Data records
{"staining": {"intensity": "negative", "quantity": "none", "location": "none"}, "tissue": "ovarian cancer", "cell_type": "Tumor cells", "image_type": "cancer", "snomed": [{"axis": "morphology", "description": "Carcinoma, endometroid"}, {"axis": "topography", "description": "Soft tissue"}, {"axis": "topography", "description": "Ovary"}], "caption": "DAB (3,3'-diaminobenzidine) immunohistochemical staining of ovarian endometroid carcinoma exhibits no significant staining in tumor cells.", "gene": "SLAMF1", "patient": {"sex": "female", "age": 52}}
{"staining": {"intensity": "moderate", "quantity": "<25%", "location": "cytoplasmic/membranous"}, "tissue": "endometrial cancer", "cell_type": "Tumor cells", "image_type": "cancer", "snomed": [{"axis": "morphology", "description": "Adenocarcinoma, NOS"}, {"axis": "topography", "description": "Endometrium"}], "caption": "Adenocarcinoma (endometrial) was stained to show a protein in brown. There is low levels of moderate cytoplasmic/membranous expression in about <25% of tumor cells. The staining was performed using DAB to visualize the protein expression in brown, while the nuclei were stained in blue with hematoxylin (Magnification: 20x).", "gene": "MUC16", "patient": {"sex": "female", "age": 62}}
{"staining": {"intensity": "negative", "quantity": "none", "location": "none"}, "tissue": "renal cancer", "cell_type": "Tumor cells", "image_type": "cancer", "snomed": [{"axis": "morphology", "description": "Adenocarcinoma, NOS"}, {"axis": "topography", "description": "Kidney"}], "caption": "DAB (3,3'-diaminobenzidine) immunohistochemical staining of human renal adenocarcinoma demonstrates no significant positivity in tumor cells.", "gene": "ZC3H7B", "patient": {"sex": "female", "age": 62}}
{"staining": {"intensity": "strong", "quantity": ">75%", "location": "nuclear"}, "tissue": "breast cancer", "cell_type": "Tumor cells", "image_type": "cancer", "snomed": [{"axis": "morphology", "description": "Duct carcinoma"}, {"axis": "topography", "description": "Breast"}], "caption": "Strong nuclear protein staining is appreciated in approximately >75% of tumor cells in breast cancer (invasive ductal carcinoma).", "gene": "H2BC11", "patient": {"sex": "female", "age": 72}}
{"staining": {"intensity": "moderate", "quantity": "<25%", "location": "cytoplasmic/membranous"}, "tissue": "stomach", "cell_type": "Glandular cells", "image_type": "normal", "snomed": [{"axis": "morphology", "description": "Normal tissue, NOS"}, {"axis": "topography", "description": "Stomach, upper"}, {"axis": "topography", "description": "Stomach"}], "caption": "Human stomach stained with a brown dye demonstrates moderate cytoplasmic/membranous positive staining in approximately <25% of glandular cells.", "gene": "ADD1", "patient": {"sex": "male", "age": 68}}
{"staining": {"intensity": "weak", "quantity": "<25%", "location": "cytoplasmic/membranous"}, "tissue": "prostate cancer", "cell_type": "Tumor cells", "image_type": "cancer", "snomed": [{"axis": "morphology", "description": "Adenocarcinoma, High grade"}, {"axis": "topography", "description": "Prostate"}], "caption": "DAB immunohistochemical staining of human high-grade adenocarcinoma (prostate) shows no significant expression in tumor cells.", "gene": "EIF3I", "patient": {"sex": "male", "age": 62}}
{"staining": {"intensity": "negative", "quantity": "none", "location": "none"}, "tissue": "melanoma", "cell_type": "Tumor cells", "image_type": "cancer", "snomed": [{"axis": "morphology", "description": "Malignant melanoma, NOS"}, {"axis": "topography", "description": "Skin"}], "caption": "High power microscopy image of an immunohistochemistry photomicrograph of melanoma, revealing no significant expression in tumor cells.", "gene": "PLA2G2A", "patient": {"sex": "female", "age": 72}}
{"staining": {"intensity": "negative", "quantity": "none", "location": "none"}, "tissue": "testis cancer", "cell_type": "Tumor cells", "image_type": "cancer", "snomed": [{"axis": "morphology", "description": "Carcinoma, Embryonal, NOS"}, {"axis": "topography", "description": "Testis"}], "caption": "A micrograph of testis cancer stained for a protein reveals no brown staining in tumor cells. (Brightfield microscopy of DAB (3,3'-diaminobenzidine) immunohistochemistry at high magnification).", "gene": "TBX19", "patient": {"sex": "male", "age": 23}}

Task item
Output the listing once more. Leave each word as it stands.

Exercise response
{"staining": {"intensity": "negative", "quantity": "none", "location": "none"}, "tissue": "ovarian cancer", "cell_type": "Tumor cells", "image_type": "cancer", "snomed": [{"axis": "morphology", "description": "Carcinoma, endometroid"}, {"axis": "topography", "description": "Soft tissue"}, {"axis": "topography", "description": "Ovary"}], "caption": "DAB (3,3'-diaminobenzidine) immunohistochemical staining of ovarian endometroid carcinoma exhibits no significant staining in tumor cells.", "gene": "SLAMF1", "patient": {"sex": "female", "age": 52}}
{"staining": {"intensity": "moderate", "quantity": "<25%", "location": "cytoplasmic/membranous"}, "tissue": "endometrial cancer", "cell_type": "Tumor cells", "image_type": "cancer", "snomed": [{"axis": "morphology", "description": "Adenocarcinoma, NOS"}, {"axis": "topography", "description": "Endometrium"}], "caption": "Adenocarcinoma (endometrial) was stained to show a protein in brown. There is low levels of moderate cytoplasmic/membranous expression in about <25% of tumor cells. The staining was performed using DAB to visualize the protein expression in brown, while the nuclei were stained in blue with hematoxylin (Magnification: 20x).", "gene": "MUC16", "patient": {"sex": "female", "age": 62}}
{"staining": {"intensity": "negative", "quantity": "none", "location": "none"}, "tissue": "renal cancer", "cell_type": "Tumor cells", "image_type": "cancer", "snomed": [{"axis": "morphology", "description": "Adenocarcinoma, NOS"}, {"axis": "topography", "description": "Kidney"}], "caption": "DAB (3,3'-diaminobenzidine) immunohistochemical staining of human renal adenocarcinoma demonstrates no significant positivity in tumor cells.", "gene": "ZC3H7B", "patient": {"sex": "female", "age": 62}}
{"staining": {"intensity": "strong", "quantity": ">75%", "location": "nuclear"}, "tissue": "breast cancer", "cell_type": "Tumor cells", "image_type": "cancer", "snomed": [{"axis": "morphology", "description": "Duct carcinoma"}, {"axis": "topography", "description": "Breast"}], "caption": "Strong nuclear protein staining is appreciated in approximately >75% of tumor cells in breast cancer (invasive ductal carcinoma).", "gene": "H2BC11", "patient": {"sex": "female", "age": 72}}
{"staining": {"intensity": "moderate", "quantity": "<25%", "location": "cytoplasmic/membranous"}, "tissue": "stomach", "cell_type": "Glandular cells", "image_type": "normal", "snomed": [{"axis": "morphology", "description": "Normal tissue, NOS"}, {"axis": "topography", "description": "Stomach, upper"}, {"axis": "topography", "description": "Stomach"}], "caption": "Human stomach stained with a brown dye demonstrates moderate cytoplasmic/membranous positive staining in approximately <25% of glandular cells.", "gene": "ADD1", "patient": {"sex": "male", "age": 68}}
{"staining": {"intensity": "weak", "quantity": "<25%", "location": "cytoplasmic/membranous"}, "tissue": "prostate cancer", "cell_type": "Tumor cells", "image_type": "cancer", "snomed": [{"axis": "morphology", "description": "Adenocarcinoma, High grade"}, {"axis": "topography", "description": "Prostate"}], "caption": "DAB immunohistochemical staining of human high-grade adenocarcinoma (prostate) shows no significant expression in tumor cells.", "gene": "EIF3I", "patient": {"sex": "male", "age": 62}}
{"staining": {"intensity": "negative", "quantity": "none", "location": "none"}, "tissue": "melanoma", "cell_type": "Tumor cells", "image_type": "cancer", "snomed": [{"axis": "morphology", "description": "Malignant melanoma, NOS"}, {"axis": "topography", "description": "Skin"}], "caption": "High power microscopy image of an immunohistochemistry photomicrograph of melanoma, revealing no significant expression in tumor cells.", "gene": "PLA2G2A", "patient": {"sex": "female", "age": 72}}
{"staining": {"intensity": "negative", "quantity": "none", "location": "none"}, "tissue": "testis cancer", "cell_type": "Tumor cells", "image_type": "cancer", "snomed": [{"axis": "morphology", "description": "Carcinoma, Embryonal, NOS"}, {"axis": "topography", "description": "Testis"}], "caption": "A micrograph of testis cancer stained for a protein reveals no brown staining in tumor cells. (Brightfield microscopy of DAB (3,3'-diaminobenzidine) immunohistochemistry at high magnification).", "gene": "TBX19", "patient": {"sex": "male", "age": 23}}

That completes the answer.